Strange but true – new statistics published this week by the Office of National Statistics say that unemployment is decreasing.

They also say employment is decreasing.

Now, maths was never my strong point – but something about this doesn’t feel right. How can employment and employment BOTH be shrinking? Surely if you’re not employed, you’re unemployed – and vice versa. No?

Apparently not. See, when you’re a student, you’re not classed as employed OR unemployed. Instead, you’re ‘economically inactive’. This group – which also includes people on long-term sick leave and people who’ve given up looking of a job – has ballooned, the new figures say.

Similarly, if you’re doing part-time work because you can’t find a full-time job, you’re classed as ’employed’.

One expert, David Buik of brokers BGC Partners, told London’s Evening Standard he agreed that the new ONS figures could mask the real fate of 2009’s graduates:

“I always feel that there is a high degree of creative accountancy in these numbers and frankly they look better than they probably are,” he said.

“A huge number of students know that, were they to look for work, they wouldn’t find any so they have extended their student studies.” He also pointed to “a huge number of people in part-time work.”

And I think there may be even more places where struggling graduates are hiding, amongst these ‘good news’ statistics…

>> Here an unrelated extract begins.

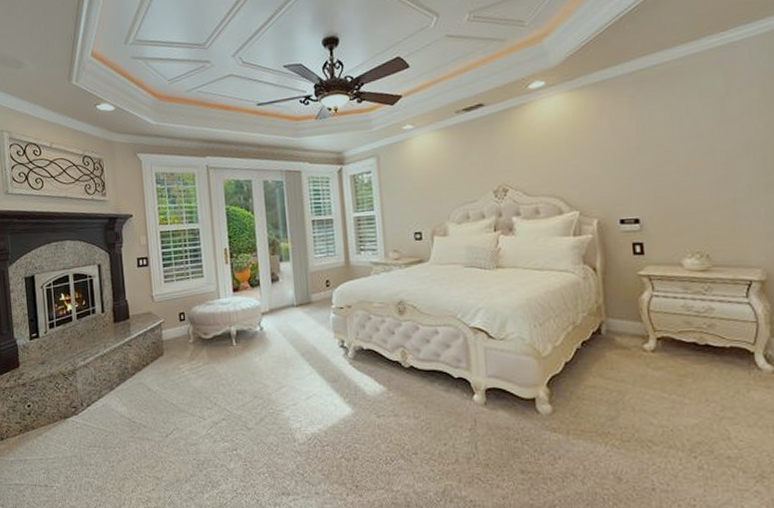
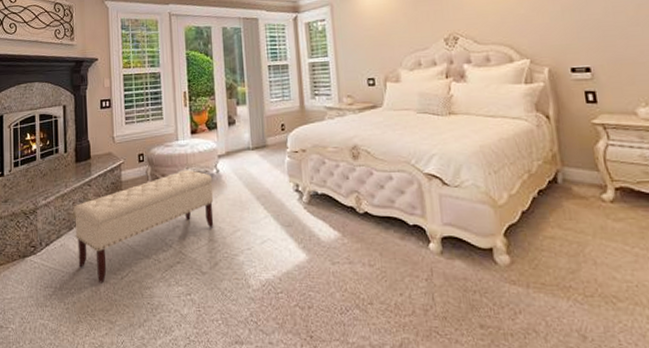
bench: none [115,328,259,442] -> present [74,170,214,283]

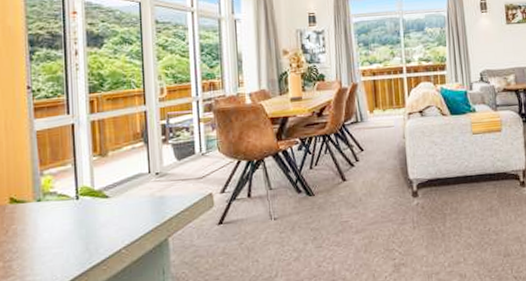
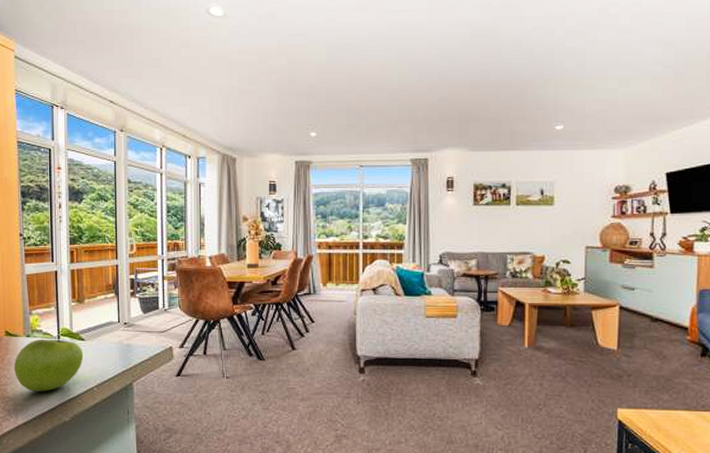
fruit: none [21,200,108,264] -> present [14,339,84,392]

If you’re ‘under’-employed (doing a job you’re vastly over qualified for – like bar work or stacking shelves), you’re also ’employed’ too. If you’re doing work experience you won’t be claiming the dole either – because you aren’t eligible to claim the dole – even if the placement is unpaid. (Why? Because you aren’t ‘available for work’.)

So on closer inspection it seems that these figures don’t show that graduate employment problem is ‘fixed’. All they show is that Britain’s young graduates aren’t claiming the dole.


Of particular concern to job market experts is the huge number of so called ‘recession dodging’ graduates. These are those of you who graduated in 2009 and opted to do further study in the hope you could simply avoid the depressed jobs market and join it the following year, when the financial crisis had passed.

But what if your course were to end before the (still sluggish) job market had a chance to bounce back? Back in 2009, this thought was too scary for you to consider. Unfortunately, this far-from-ideal scenario is starting to look like a real possibility.

Experts say they fear graduates’ gravitation back to university last summer means that future problem are being ‘stored up’ for this summer. They fear there could be a serious shortage of graduate jobs come June / July, as the Class of 2010 and the Class of 2009 find themselves competing for work in a still-depressed graduate jobs market.

(If you’re going to be one of them, sharpen your elbows. This is set to be one hell of a bunfight.)

As for these new figures, what are they really all about?

Well, a cynic might suggest that all these numbers really show is that the government has succeeded in its ruthless campaign to keep the unemployment stats as low as possible (by actively encouraging you back into postgraduate studies and into unpaid work experience placements, for example). Their motive? To trick voters into thinking this situation is under control, when it really isn’t.

As I say, this is what a cynic might suggest. I, of course, couldn’t possibly comment.